Just sliding from one gurney to the other for the scan winded me. The scan went quickly, and I was back in the ER a few minutes before the doctor came in.

“The radiologist hasn’t read the scan yet, but the techs do enough of these that she was able to confirm you have a PE. A very large PE.”

He left for a few minutes and came back saying he’d talked to the pulmonary specialist and both of them believed I was a candidate for TPA. This is what stroke patients are given—the stuff that if it’s given early enough, can reverse the stroke symptoms before lasting damage is done.

It took longer than the doctor thought it should for me to get on TPA. I saw him fist-pump from several feet away when the answer finally came back affirmative after the twenty times he asked whether it had been delivered to the ER yet.

I was sent up to the ICU, TPA running through an IV, and essentially told not to move. At all. If I needed to move, at all, the nurses would move me. What I know now is they didn’t want the clot to move. After two hours, the TPA was finished, and I was put on a heparin drip. Based on my vital signs, it was evident the TPA had done its job and the mass of clots had been dissolved.
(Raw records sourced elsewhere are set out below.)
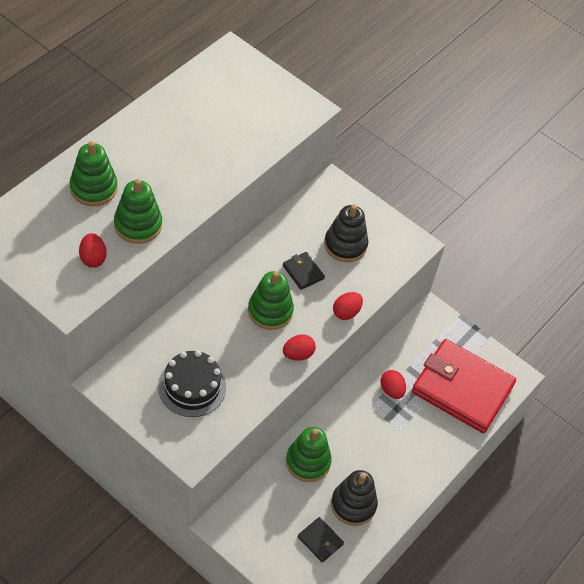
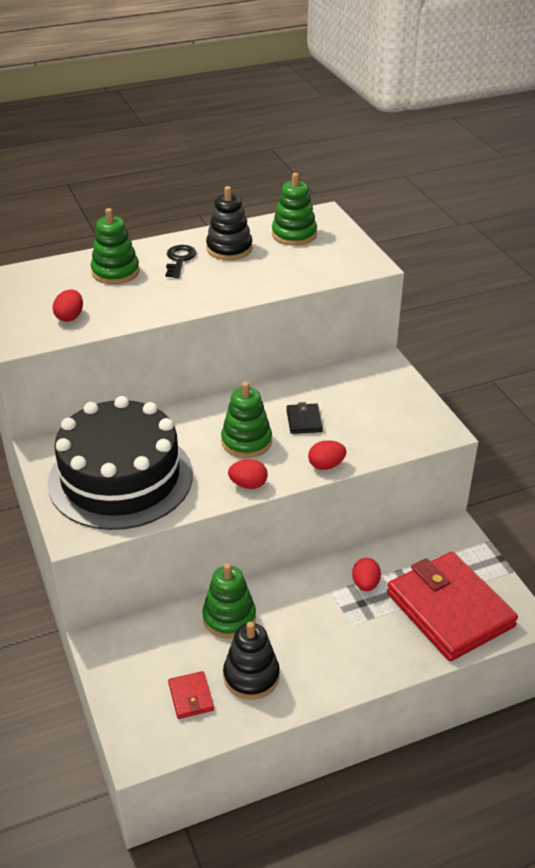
camera: 35 degrees right, 15 degrees down
green stacking toy [114,179,162,244] -> green stacking toy moved to [272,173,317,246]
black cake [158,350,226,417] -> black cake [48,396,193,530], size x1.91
black wallet [298,517,344,562] -> red wallet [168,671,214,719]
black stacking toy [324,204,368,262] -> black stacking toy moved to [206,186,253,260]
none -> black key [166,245,197,278]

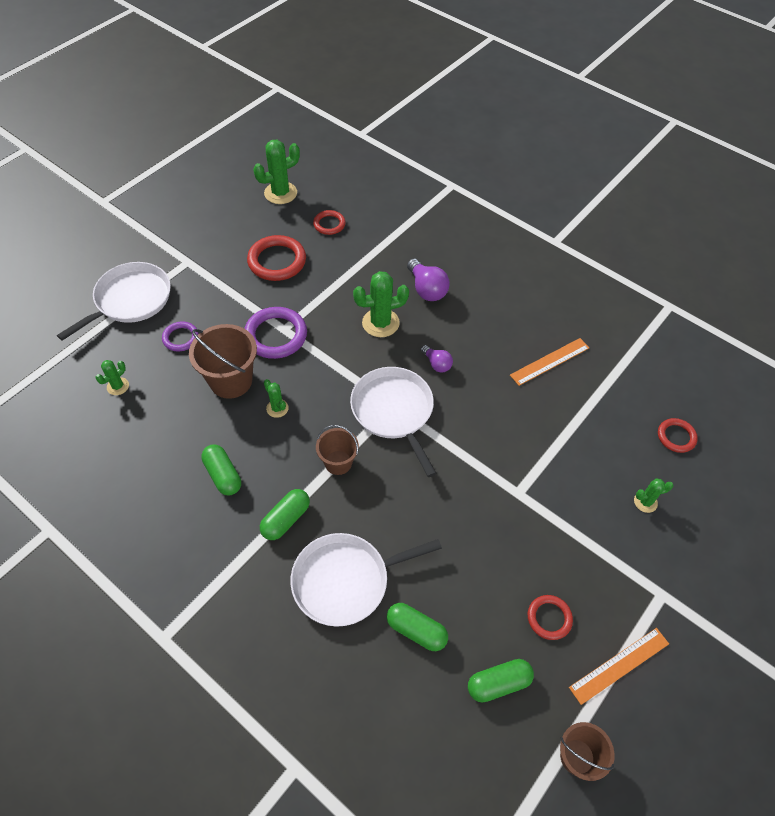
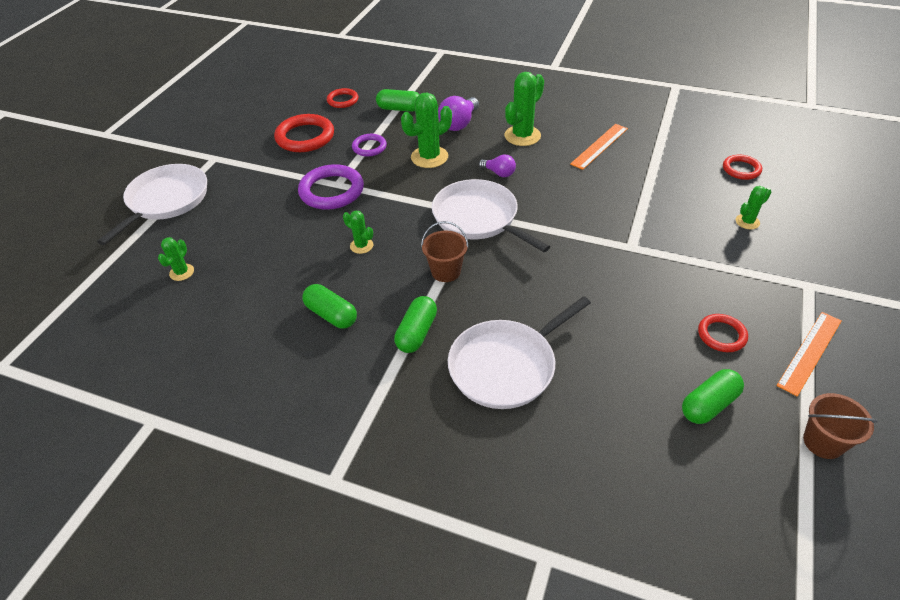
camera: 15 degrees left, 10 degrees down
purple ring [162,322,199,351] -> purple ring moved to [352,134,387,157]
brown bucket [189,324,257,399] -> none
green cactus [253,140,300,204] -> green cactus moved to [505,72,544,146]
green capsule [387,603,448,651] -> green capsule moved to [376,89,420,112]
purple light bulb [407,259,450,301] -> purple light bulb turned 75 degrees clockwise [438,96,479,131]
My heart rate, blood pressure, and oxygen levels slowly returned to “normal,” over the course of a couple days. My biggest issues were massive, debilitating headaches, nausea, and fatigue.
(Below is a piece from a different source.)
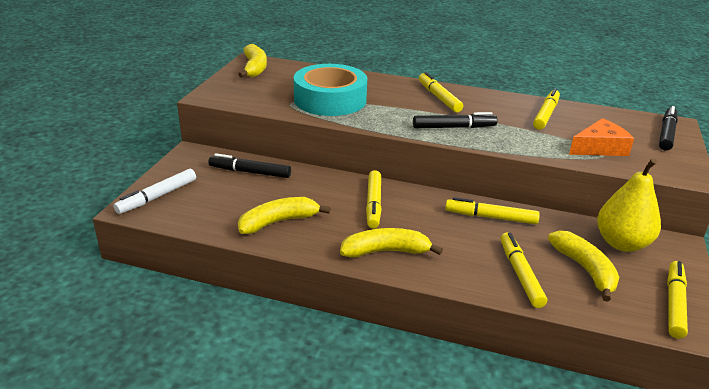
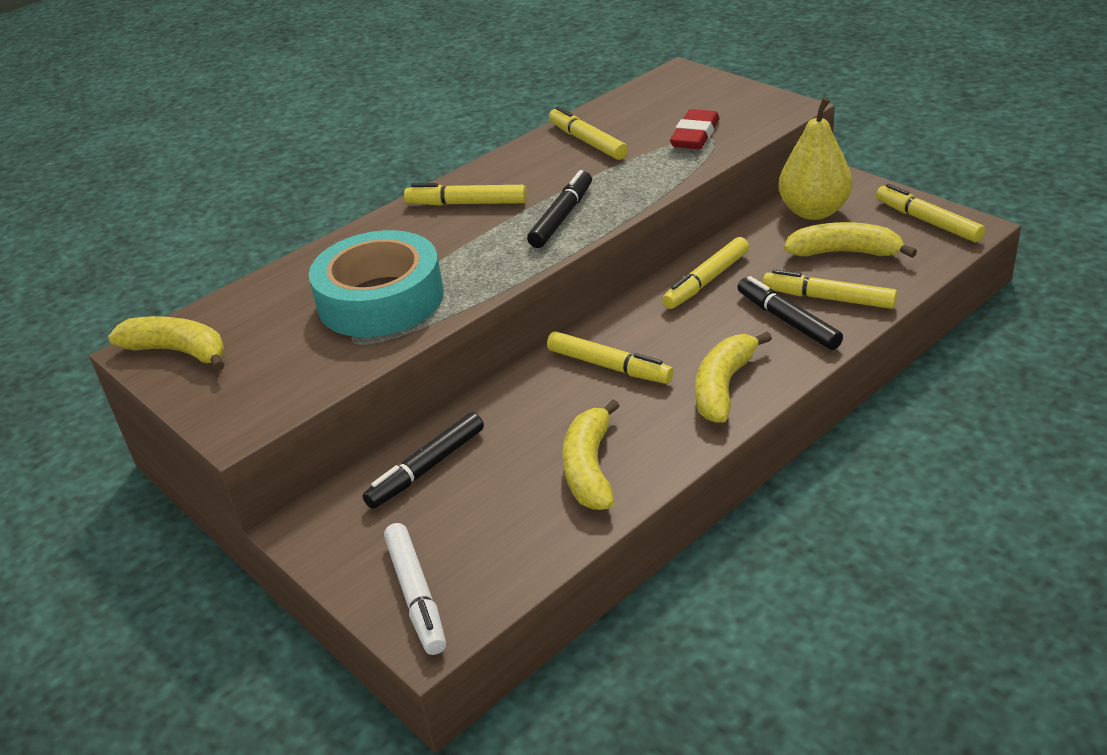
camera: 55 degrees left, 5 degrees up
orange cheese [569,118,634,156] -> red eraser [670,109,719,149]
black marker [659,106,678,151] -> black marker moved to [737,276,843,350]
At some point, one of the doctors drew a picture on a dry erase board. “You had a saddle pulmonary embolism with 70 percent occlusion,” he said. I haven’t been a able to find an image as simplistic as the one he drew, nor as illustrative. 

By Tuesday, they were ready to move me out of the ICU, and into the cardiac-moderate-care unit. Once I moved, I had fewer restrictions, and was slowly able to start eating solid foods again.

I was taken off of oxygen, off of the heparin drip, and put on blood thinners in pill form. I learned that I can no longer use crutches, just going a few feet on them resulted in a huge hematoma under arm. This is the life I’ll need to get used to as long as I’m on blood thinners, probably for six months. I’ll bruise easily and something like a minor car accident could be devastating.

As I was listening to the nurse going through discharge instructions yesterday, I realized that there wasn’t much I needed to do or not do, with the exception of the blood thinners.  I knew the statistics, I knew I was one of the few lucky ones who lived through such a significant PE. So, why wasn’t this harder?

“You’re very, very lucky,” she said, looking me in the eye. “You aren’t like any other PE patients I see. Most can’t sit up without fatigue. Most are in far, far worse shape than you are.” When my eyes filled with tears, she said, “Heather, most don’t live.”

Okay. I heard that. It’s still difficult for me to process . . . that I came that close, but now feel really “okay.” It’s miraculous. Truly. The combination of getting to the emergency room, and having them administer TPA right away, is why I’m okay. It was all about paying attention to my body telling me something was really wrong, and then getting to a place where medical professionals could help me.

I don’t remember which day or night it was, but at one point, Doug was sitting next to my bedside and told me what he’d learned from researching a saddle PE. “Only one to two percent recover without an damaging effects,” he told me.

I’m in that one to two percent. Grateful. Thankful. And acknowledging, at least on a clinical level, how lucky I am. I expected to “feel” it more, and maybe it just hasn’t hit me yet. I’m still thinking it should be harder.